Counterproductive taxation. Rather than coercing insurers through the stick of regulation, government could play a far more constructive role by offering insurers and their customers the carrot of tax relief. As matters stand now, federal tax policy discourages insurers from setting aside large reserves for disaster-related claims. In a disaster insurance contract, insured policyholders entrust their premium dollars to an insurance carrier for safekeeping until those funds are needed to compensate a loss. But federal tax policy treats those premium dollars as income for insurance companies, to be taxed like any other form of corporate income. The funds that policyholders have prudently earmarked to manage their catastrophe risk are thus taxed twice—first as the policyholder’s personal income and again as insurance company “profits.” In addition to being unfair to disaster insurance policyholders, this use of the taxing authority severely limits the degree to which disaster insurance is able to manage the risk associated with large-scale catastrophes.
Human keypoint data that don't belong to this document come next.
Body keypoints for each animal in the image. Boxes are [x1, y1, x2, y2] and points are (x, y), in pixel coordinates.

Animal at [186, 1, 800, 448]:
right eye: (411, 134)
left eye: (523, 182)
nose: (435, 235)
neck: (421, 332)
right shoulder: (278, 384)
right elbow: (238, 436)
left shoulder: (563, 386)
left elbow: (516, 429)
The tax burden on an insurer that accumulates funds sufficient to cover claims resulting from a mega-catastrophe would simply be too great.
The Policyholder Disaster Protection Act. Since most insurers naturally want to avoid insolvency, common sense suggests that they would voluntarily increase their catastrophic reserves if they were not forced to pay taxes on funds earmarked for major catastrophic losses. A bill introduced in the House of Representatives shortly before Congress adjourned for its August recess provides just such an incentive. The “Policyholder Disaster Protection Act,” sponsored by Rep. Mark Foley (R-Fla.) with bipartisan support, would allow insurers to set aside portions of policyholder premiums in a tax-deferred disaster protection fund. Each insurer would accumulate a reserve in accordance with its needs, but would be subject to a maximum or “cap” tailored to the specific exposure of that insurer. Income on the funds would remain in the reserve on a tax-sheltered basis until the cap is reached. The reserve could then be used to offset losses attributable to certain specified perils, whenever total losses exceed a predetermined threshold or “trigger.”
Once upon a time, the primary goal of insurance regulation was to maintain insurer solvency. Nowadays, insurance regulation intrudes into areas—controlling prices and mandating coverages, for example—that would be unthinkable in most other sectors of our market economy. With the transformation of insurance regulation over the last several decades, the government itself has become a major threat to insurer solvency. One way to fix that is to exempt policyholder premiums from the punishing effect of federal taxation.